Para inúmeras famílias o ano de 1988 não acabou no dia 31 de dezembro. O som dos fogos não se fez trilha no que era para ser uma noite de celebração e essa data segue até hoje como o réveillon que marcou radicalmente suas vidas. O naufrágio do Bateau Mouche IV traumatizou o país, revelando mais um capítulo escabroso da ganância de tipos que vivem a paz de espírito que a certeza da impunidade provém. A arrogância de empresários apontados como os donos da noite do Rio de Janeiro, no final daquela década, já era imensa. Muito maior do que a capacidade real de acomodação na embarcação que adernou na Baía de Guanabara, por volta de 23h50, a caminho da praia de Copacabana. As condições impróprias do mar naquela noite, junto de inúmeras decisões equivocadas, estão entre as diversas causas que preenchem o livro da história dessa tragédia que matou 55 pessoas e que desenhou uma cicatriz imensa na memória da sociedade.
Produzida e dirigida por Tatiana Issa e Guto Barra, os mesmos de Pacto Brutal – O Assassinato de Daniella Perez, a minissérie Bateau Mouche: O Naufrágio da Justiça (disponível na plataforma de streaming Max) se dedica a revisitar e partilhar a linha do tempo de uma desgraça que poderia ter sido evitada. Repleta de depoimentos de muito impacto de sobreviventes e familiares dos que perderam suas vidas naquela noite, a sequência de três episódios distribui os fatos desse caso, do momento do embarque até os dias de hoje. Como um barco para até 62 ocupantes foi descaracterizado através de algumas reformas irregulares e recebeu para aquele passeio mais de 140. As falas consternadas dos que viram de perto todo o terror são complementadas com uma reconstituição de alto nível. Contribuindo assim, para uma assimilação visual muito melhor, da escala desse desastre. Junto de uma pesquisa impecável, estão também os depoimentos de jornalistas, membros da promotoria e das defesas das partes, com exceção da Marinha, que convidada, optou por não participar.

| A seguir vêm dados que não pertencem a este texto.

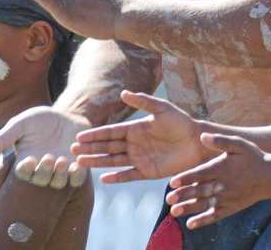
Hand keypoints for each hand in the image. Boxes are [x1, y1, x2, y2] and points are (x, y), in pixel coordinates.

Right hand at [0, 106, 90, 188]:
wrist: (68, 115)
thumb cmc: (40, 120)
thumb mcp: (20, 125)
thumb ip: (2, 139)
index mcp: (26, 161)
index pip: (23, 174)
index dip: (25, 170)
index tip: (28, 159)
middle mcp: (42, 169)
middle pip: (41, 180)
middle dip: (44, 171)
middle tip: (49, 157)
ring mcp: (60, 171)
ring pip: (58, 183)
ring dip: (60, 174)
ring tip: (62, 159)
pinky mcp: (77, 168)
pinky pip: (77, 181)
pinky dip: (77, 175)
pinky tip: (77, 163)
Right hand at [72, 90, 210, 181]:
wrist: (198, 141)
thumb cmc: (181, 122)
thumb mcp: (162, 109)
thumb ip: (143, 101)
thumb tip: (122, 92)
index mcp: (135, 129)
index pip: (110, 133)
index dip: (94, 135)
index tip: (78, 137)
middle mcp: (134, 144)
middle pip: (107, 147)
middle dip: (90, 149)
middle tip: (71, 152)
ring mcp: (140, 158)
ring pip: (113, 161)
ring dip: (97, 162)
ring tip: (80, 163)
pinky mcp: (148, 172)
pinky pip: (129, 175)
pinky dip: (117, 177)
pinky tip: (104, 179)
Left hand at [166, 134, 270, 229]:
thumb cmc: (254, 157)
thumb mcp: (239, 144)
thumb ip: (221, 140)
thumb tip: (202, 136)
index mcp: (223, 168)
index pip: (201, 174)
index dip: (186, 178)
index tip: (172, 182)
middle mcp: (223, 184)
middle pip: (200, 190)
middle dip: (183, 195)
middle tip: (168, 199)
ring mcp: (227, 197)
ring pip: (204, 204)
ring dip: (188, 208)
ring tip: (173, 211)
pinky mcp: (231, 207)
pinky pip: (215, 216)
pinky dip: (203, 221)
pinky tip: (190, 224)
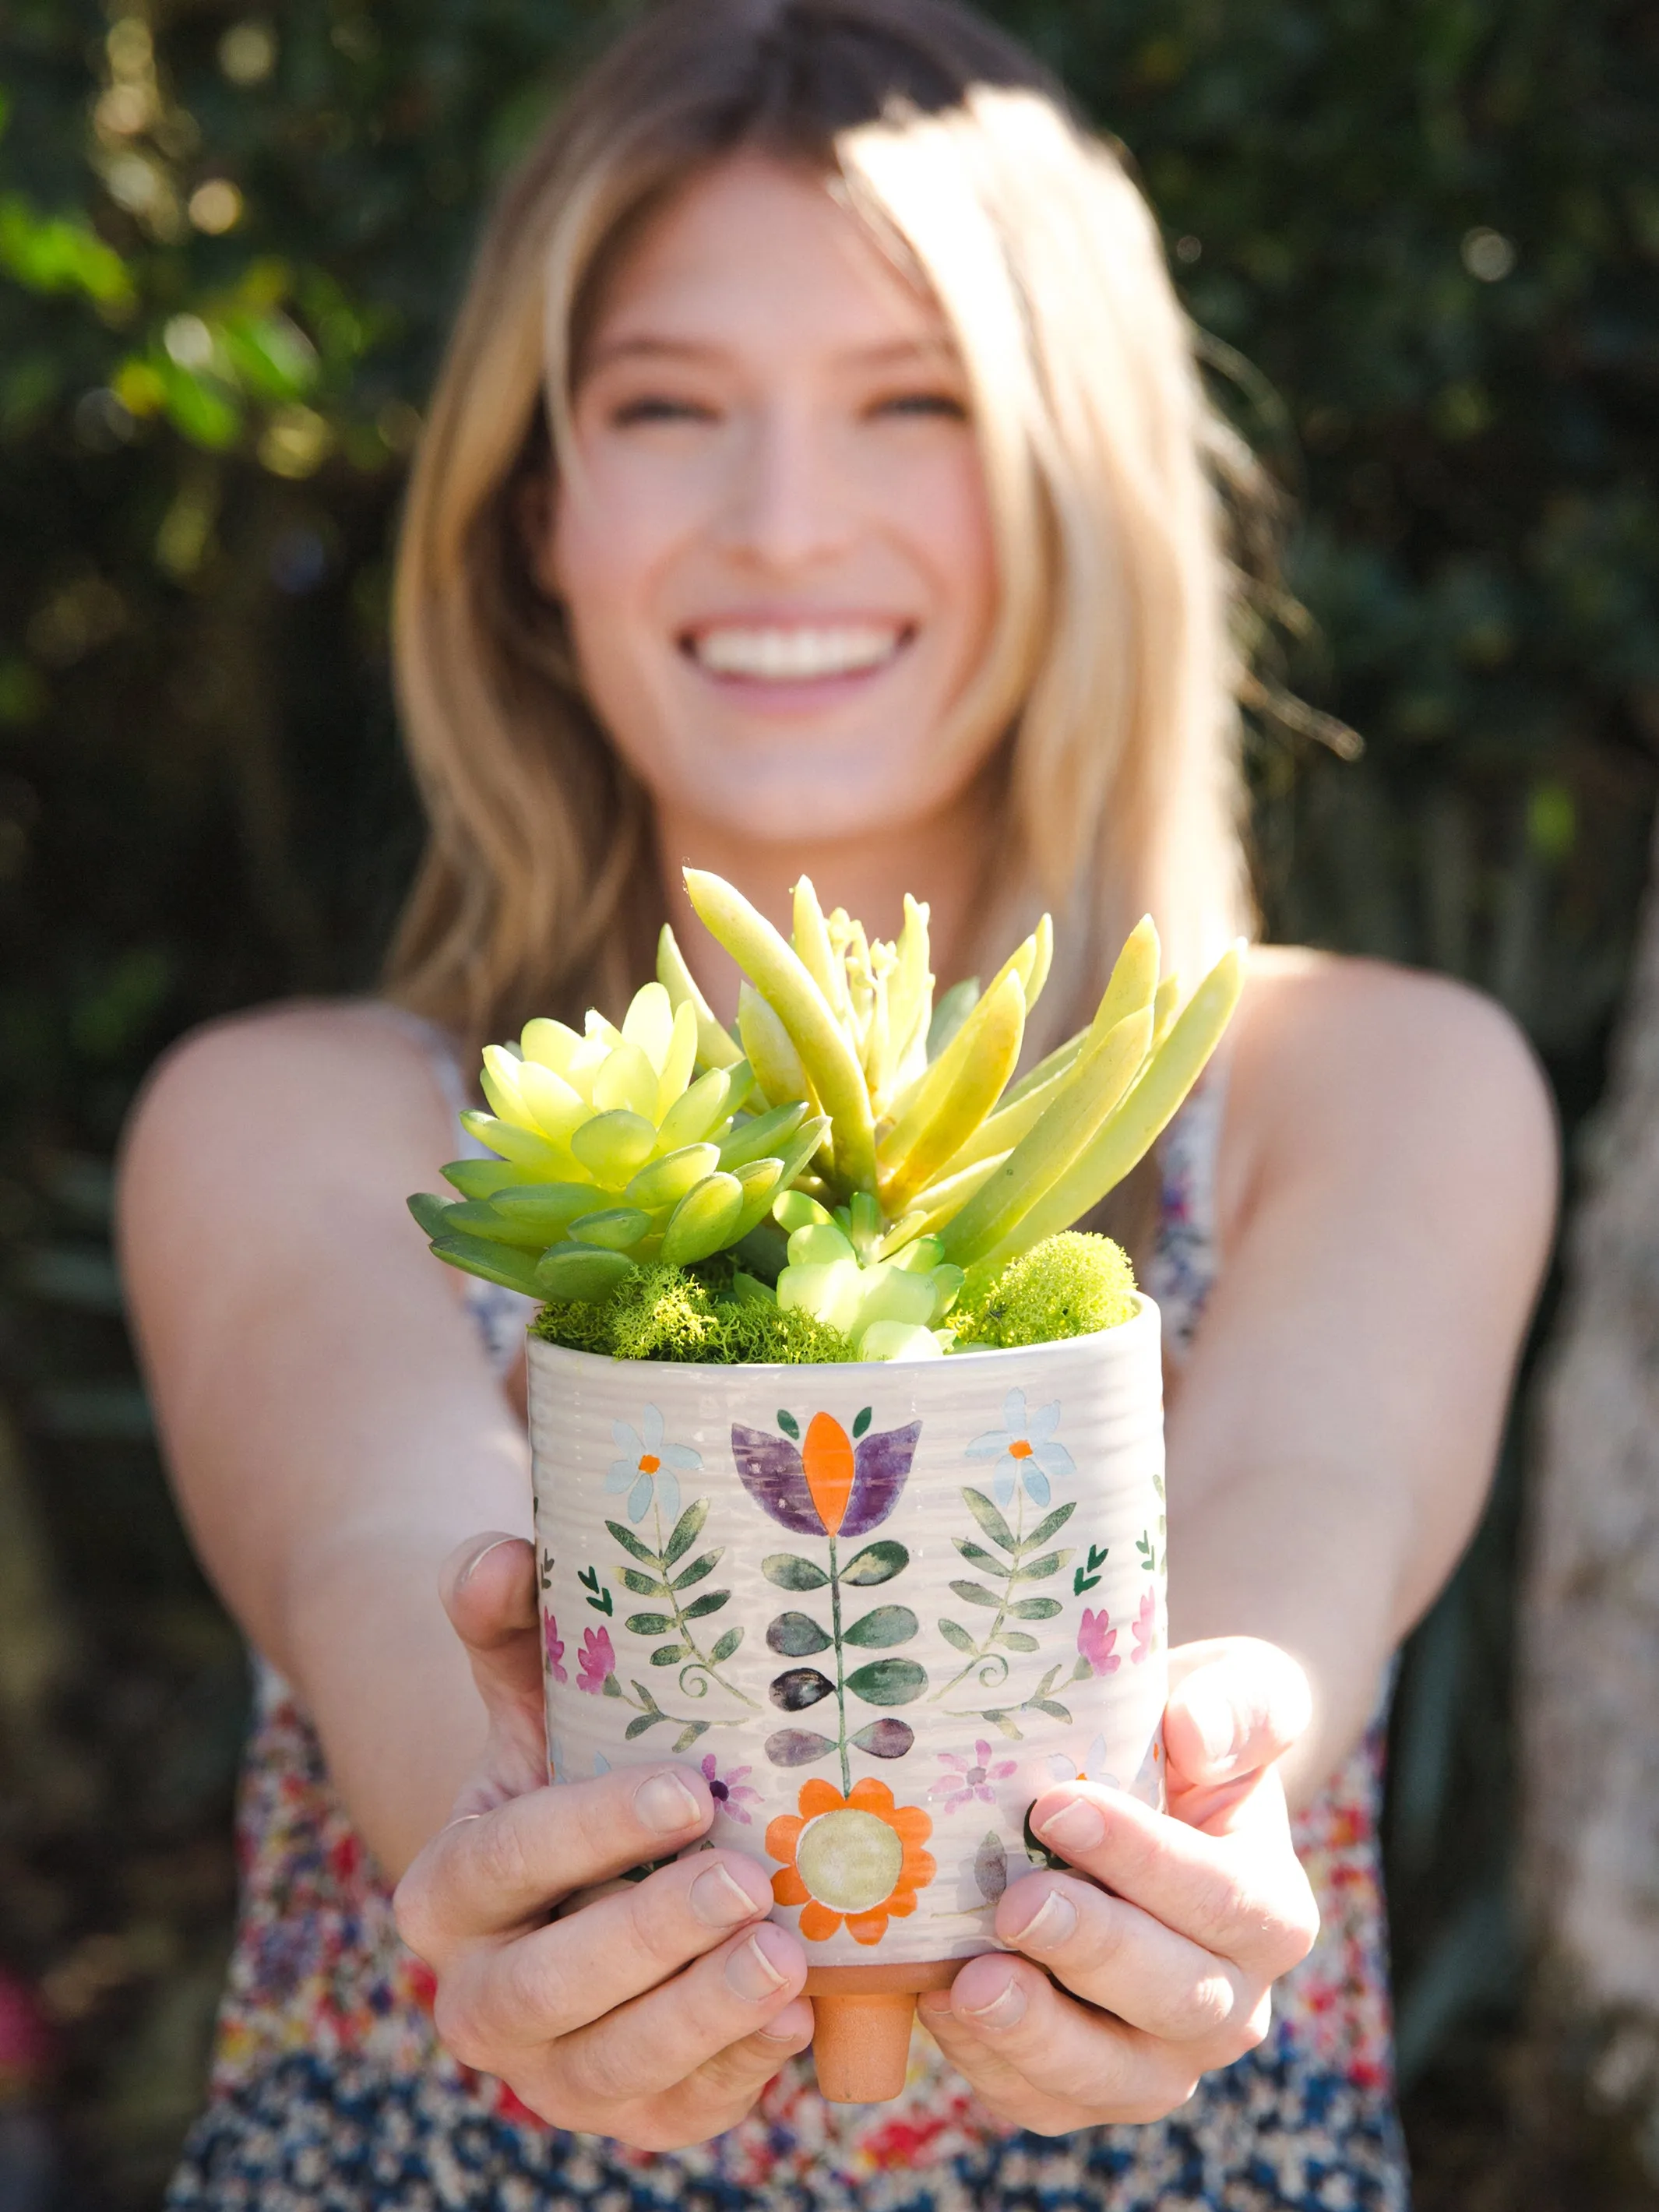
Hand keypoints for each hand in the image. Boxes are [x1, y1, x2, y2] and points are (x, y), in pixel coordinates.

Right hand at [393, 1535, 813, 2147]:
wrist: (598, 1875)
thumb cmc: (575, 1759)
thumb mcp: (539, 1686)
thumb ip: (512, 1616)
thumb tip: (504, 1555)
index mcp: (447, 1888)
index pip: (502, 1862)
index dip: (590, 1830)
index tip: (687, 1790)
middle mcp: (479, 1995)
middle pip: (544, 1987)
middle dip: (648, 1938)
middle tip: (752, 1884)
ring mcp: (553, 2073)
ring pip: (606, 2072)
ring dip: (700, 2018)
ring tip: (789, 1961)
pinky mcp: (632, 2117)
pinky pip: (676, 2116)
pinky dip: (736, 2077)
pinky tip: (801, 2024)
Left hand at [917, 1636, 1318, 2132]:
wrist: (1132, 1797)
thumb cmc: (1182, 1743)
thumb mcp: (1231, 1695)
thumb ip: (1238, 1707)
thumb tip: (1196, 1732)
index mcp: (1272, 1913)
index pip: (1222, 1899)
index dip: (1143, 1860)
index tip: (1058, 1807)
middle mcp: (1232, 2004)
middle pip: (1179, 1999)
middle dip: (1091, 1951)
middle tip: (1013, 1901)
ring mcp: (1160, 2060)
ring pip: (1114, 2077)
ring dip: (1038, 2035)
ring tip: (970, 1983)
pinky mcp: (1085, 2089)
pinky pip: (1044, 2102)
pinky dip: (990, 2064)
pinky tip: (935, 2002)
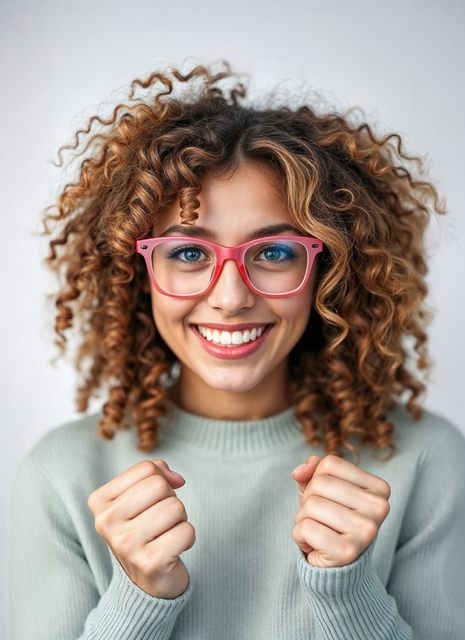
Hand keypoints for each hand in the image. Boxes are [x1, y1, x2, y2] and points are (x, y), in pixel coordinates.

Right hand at [88, 459, 194, 598]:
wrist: (145, 581)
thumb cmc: (144, 528)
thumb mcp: (139, 495)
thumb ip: (156, 473)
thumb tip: (178, 479)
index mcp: (99, 500)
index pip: (147, 468)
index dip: (160, 480)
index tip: (150, 502)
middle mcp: (106, 522)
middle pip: (160, 485)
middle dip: (170, 500)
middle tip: (160, 521)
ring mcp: (125, 544)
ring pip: (176, 507)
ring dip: (180, 519)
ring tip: (165, 535)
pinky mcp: (150, 563)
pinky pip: (187, 531)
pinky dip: (187, 538)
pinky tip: (172, 550)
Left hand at [291, 455, 390, 567]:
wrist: (340, 570)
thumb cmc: (332, 521)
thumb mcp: (325, 490)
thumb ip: (313, 470)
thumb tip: (298, 472)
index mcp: (379, 488)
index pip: (331, 463)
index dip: (317, 479)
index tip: (329, 500)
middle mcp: (378, 508)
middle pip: (320, 483)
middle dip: (308, 501)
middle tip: (321, 520)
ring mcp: (366, 530)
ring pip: (311, 504)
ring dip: (302, 519)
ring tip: (318, 532)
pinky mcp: (348, 551)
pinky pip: (305, 528)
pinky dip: (299, 536)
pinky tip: (314, 546)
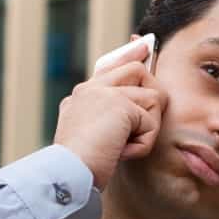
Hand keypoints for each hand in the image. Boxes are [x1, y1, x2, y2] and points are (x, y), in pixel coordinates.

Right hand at [54, 41, 167, 189]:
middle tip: (141, 127)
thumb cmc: (79, 167)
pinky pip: (151, 122)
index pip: (111, 66)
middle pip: (138, 71)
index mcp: (82, 96)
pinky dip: (142, 144)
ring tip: (122, 147)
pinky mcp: (120, 104)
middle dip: (151, 98)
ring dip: (146, 130)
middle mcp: (91, 89)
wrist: (66, 174)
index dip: (129, 54)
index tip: (143, 44)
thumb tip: (134, 112)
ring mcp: (104, 93)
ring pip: (152, 99)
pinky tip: (121, 153)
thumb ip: (109, 120)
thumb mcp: (91, 139)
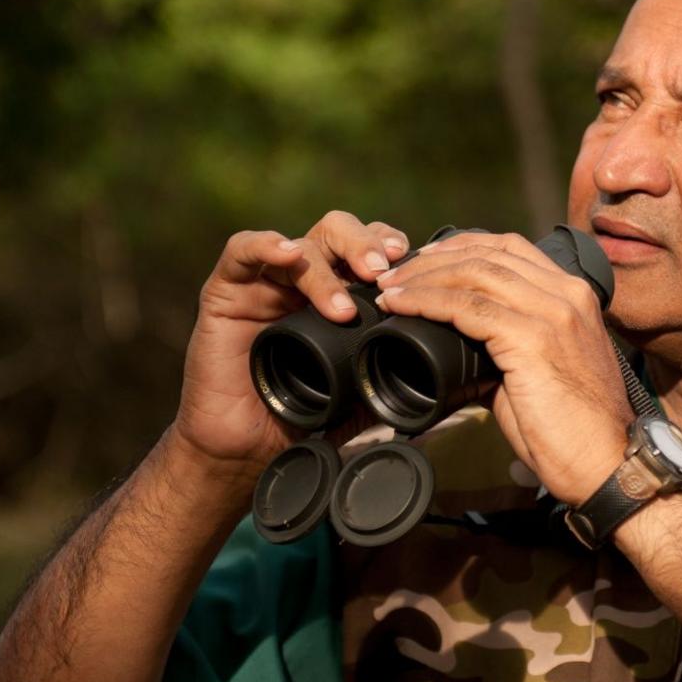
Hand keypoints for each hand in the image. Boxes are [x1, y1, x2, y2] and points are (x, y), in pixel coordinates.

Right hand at [173, 211, 409, 467]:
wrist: (243, 449)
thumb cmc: (299, 418)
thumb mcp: (359, 395)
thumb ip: (395, 378)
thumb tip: (455, 385)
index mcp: (339, 293)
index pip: (371, 249)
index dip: (394, 248)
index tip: (419, 264)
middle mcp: (305, 279)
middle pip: (340, 232)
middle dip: (366, 245)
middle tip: (384, 272)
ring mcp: (267, 281)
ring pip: (302, 241)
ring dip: (329, 262)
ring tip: (346, 301)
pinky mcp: (226, 289)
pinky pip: (242, 250)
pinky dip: (266, 245)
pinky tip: (290, 254)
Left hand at [371, 231, 631, 503]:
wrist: (606, 462)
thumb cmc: (572, 428)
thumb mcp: (541, 371)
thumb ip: (506, 346)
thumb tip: (457, 346)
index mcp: (574, 295)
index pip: (511, 248)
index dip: (462, 246)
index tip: (426, 259)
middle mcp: (568, 294)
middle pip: (488, 253)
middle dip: (434, 259)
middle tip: (395, 275)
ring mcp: (553, 313)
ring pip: (474, 273)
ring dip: (423, 278)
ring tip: (390, 290)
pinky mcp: (533, 339)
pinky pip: (467, 307)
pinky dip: (427, 302)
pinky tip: (403, 307)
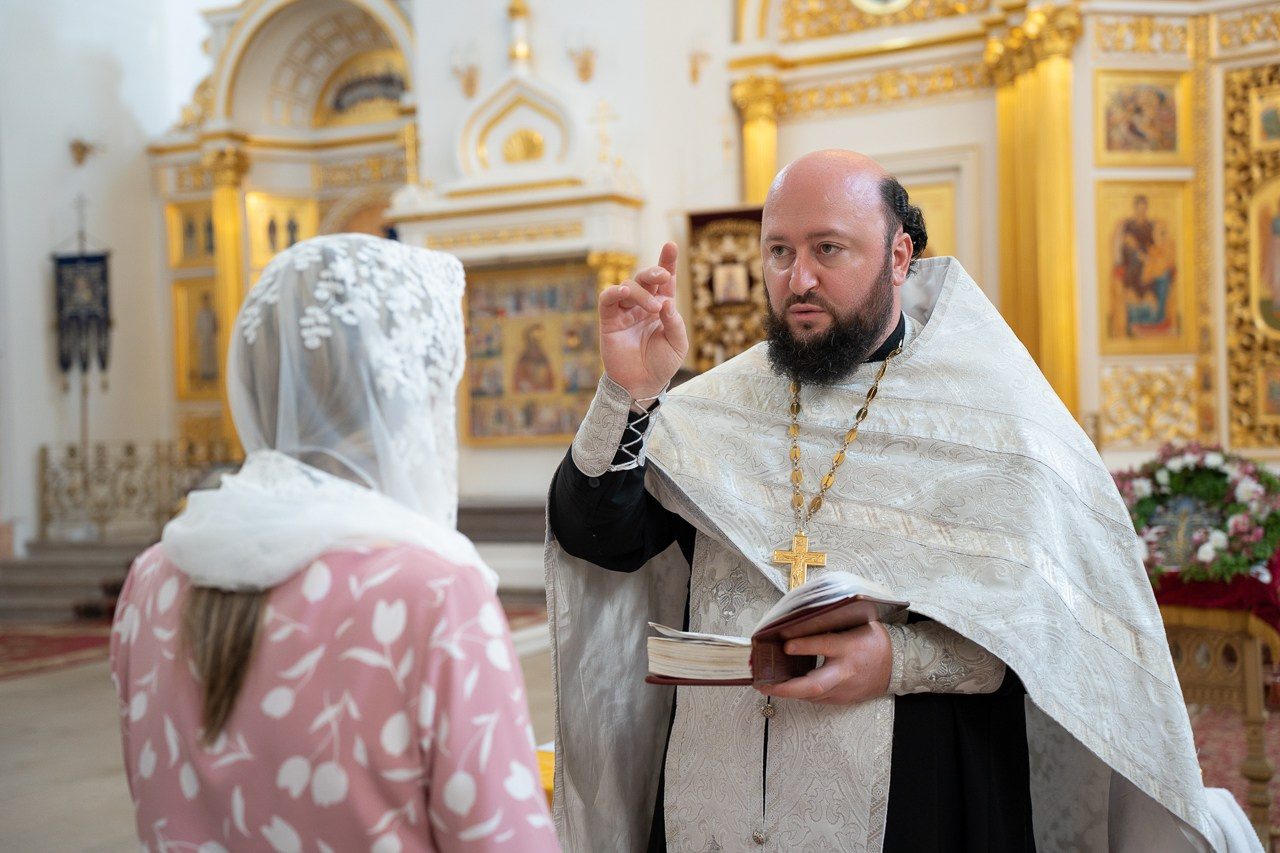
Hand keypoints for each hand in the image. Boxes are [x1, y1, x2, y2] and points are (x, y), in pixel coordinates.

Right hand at [598, 242, 687, 400]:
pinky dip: (614, 293)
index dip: (667, 262)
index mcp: (662, 306)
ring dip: (641, 292)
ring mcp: (625, 311)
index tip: (670, 246)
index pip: (665, 280)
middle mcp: (643, 304)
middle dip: (654, 271)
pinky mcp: (609, 320)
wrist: (642, 384)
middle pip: (645, 277)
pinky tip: (623, 293)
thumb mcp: (678, 344)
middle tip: (662, 277)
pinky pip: (608, 300)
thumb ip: (675, 323)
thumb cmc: (662, 364)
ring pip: (628, 286)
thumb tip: (666, 302)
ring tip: (653, 308)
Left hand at [756, 621, 891, 704]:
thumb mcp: (857, 623)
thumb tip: (801, 619)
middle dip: (786, 687)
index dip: (805, 646)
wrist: (897, 666)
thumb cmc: (873, 640)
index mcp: (850, 648)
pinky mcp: (842, 699)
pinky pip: (816, 698)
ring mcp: (844, 690)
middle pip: (815, 685)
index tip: (785, 645)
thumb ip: (831, 623)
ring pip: (812, 695)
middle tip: (763, 683)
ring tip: (765, 683)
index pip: (825, 646)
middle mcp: (846, 672)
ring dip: (787, 691)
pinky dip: (799, 693)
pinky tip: (785, 687)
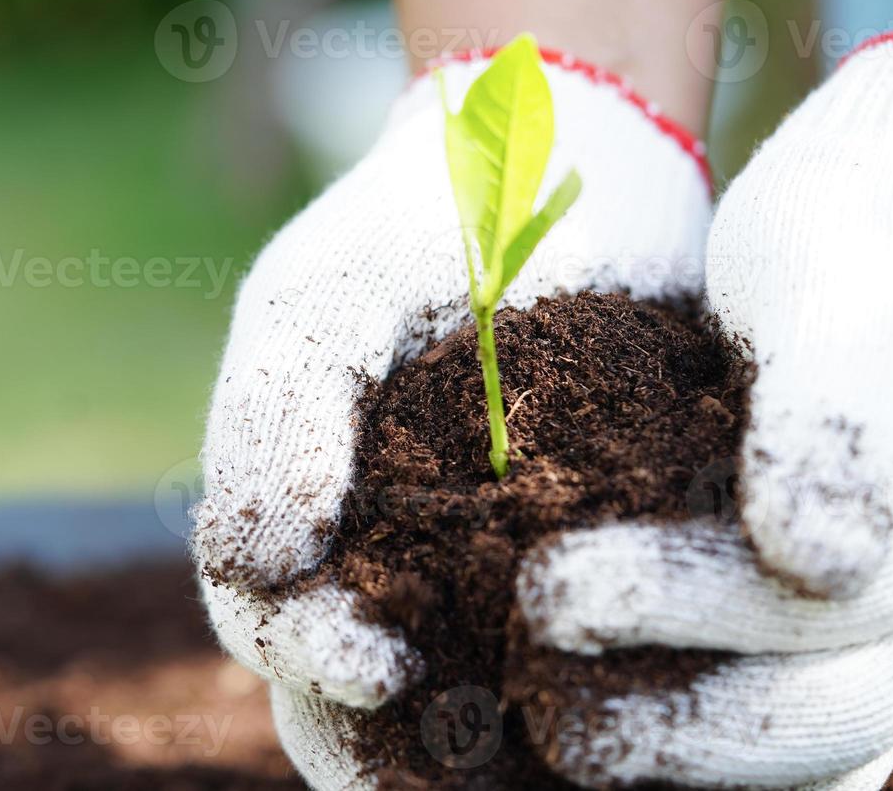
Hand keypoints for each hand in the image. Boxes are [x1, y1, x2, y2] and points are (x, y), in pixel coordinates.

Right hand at [189, 48, 711, 786]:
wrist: (562, 162)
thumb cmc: (418, 223)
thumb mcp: (320, 301)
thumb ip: (272, 421)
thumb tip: (267, 565)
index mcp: (301, 511)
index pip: (272, 626)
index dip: (309, 667)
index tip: (378, 667)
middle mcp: (381, 556)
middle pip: (353, 698)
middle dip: (386, 750)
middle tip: (455, 765)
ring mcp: (481, 564)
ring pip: (460, 699)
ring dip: (479, 752)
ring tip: (539, 774)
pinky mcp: (584, 554)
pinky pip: (572, 655)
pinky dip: (581, 701)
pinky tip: (625, 719)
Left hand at [518, 31, 892, 787]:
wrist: (890, 226)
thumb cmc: (865, 235)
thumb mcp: (851, 285)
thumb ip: (838, 408)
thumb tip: (819, 563)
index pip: (816, 611)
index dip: (679, 614)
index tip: (548, 591)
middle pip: (816, 716)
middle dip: (667, 724)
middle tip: (528, 694)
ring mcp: (884, 632)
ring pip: (803, 755)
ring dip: (678, 771)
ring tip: (541, 747)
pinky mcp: (822, 635)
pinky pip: (772, 738)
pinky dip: (690, 766)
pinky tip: (574, 762)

Do início ao fim Bateau Mouche… expõe de forma severa os inúmeros problemas flagrantes da embarcação, antes mesmo dela deixar o cais do extinto restaurante Sol e Mar, no bairro de Botafogo, na zona sul carioca. A soberba dos empresários que venderam um passeio dito exclusivíssimo e que viram os anos passarem com seus negócios prosperando, enquanto as famílias das vítimas seguem aguardando por indenizações. A morosidade do processo no tribunal e como os reais autores do crime escaparam da justiça brasileira, contribuíram para afundar o país, ainda mais, no oceano da impunidade.
Nas falas dos que ainda vivem nas lembranças deste trauma e de quem reportou os dias que o sucedeu, um entendimento frustrante perdura mais de três décadas depois. O Brasil de hoje ainda mostra que as relações entre o estado e o setor privado, seguem permeadas pela corrupção. E no caso dos serviços, a primeira falha, é sempre de quem cabe fiscalizar.